▸ Task to carry out
Count the lines below that contain the word "Peddapalli". Give only the number.

▸ Information given
+ + + +

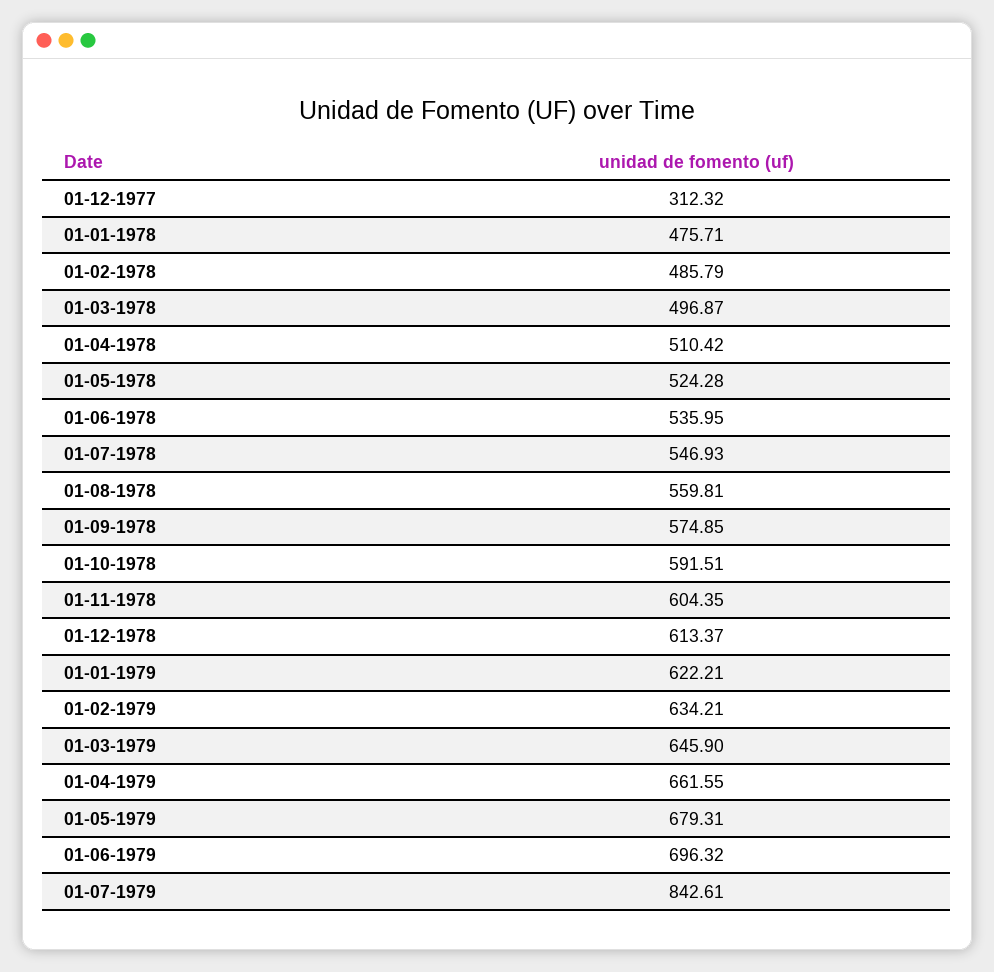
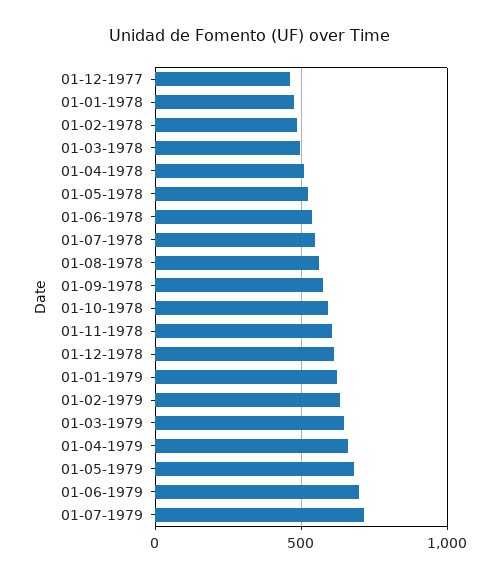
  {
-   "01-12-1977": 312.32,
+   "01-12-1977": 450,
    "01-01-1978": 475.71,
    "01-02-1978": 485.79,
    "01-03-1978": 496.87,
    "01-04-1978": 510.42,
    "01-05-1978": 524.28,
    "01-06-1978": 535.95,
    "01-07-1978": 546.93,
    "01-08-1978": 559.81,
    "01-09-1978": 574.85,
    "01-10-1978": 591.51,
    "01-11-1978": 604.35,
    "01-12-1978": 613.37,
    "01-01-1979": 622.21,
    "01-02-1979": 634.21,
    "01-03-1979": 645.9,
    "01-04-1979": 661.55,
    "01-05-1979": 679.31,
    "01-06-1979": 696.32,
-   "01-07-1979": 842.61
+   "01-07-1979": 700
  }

+ + + +

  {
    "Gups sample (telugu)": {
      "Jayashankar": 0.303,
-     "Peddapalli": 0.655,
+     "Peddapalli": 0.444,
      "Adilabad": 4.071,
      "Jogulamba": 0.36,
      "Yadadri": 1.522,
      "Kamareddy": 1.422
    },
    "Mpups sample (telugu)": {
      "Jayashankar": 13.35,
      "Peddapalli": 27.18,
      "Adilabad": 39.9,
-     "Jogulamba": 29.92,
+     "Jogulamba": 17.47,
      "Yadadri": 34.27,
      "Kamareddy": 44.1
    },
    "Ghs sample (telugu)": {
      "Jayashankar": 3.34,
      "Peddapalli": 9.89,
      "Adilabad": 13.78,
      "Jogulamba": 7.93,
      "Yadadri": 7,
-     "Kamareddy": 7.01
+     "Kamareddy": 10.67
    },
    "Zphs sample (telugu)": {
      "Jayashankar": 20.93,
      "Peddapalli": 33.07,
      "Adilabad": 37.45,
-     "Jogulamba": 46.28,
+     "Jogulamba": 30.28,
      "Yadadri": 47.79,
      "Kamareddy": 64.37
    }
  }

+ + + +

▸ Final answer
5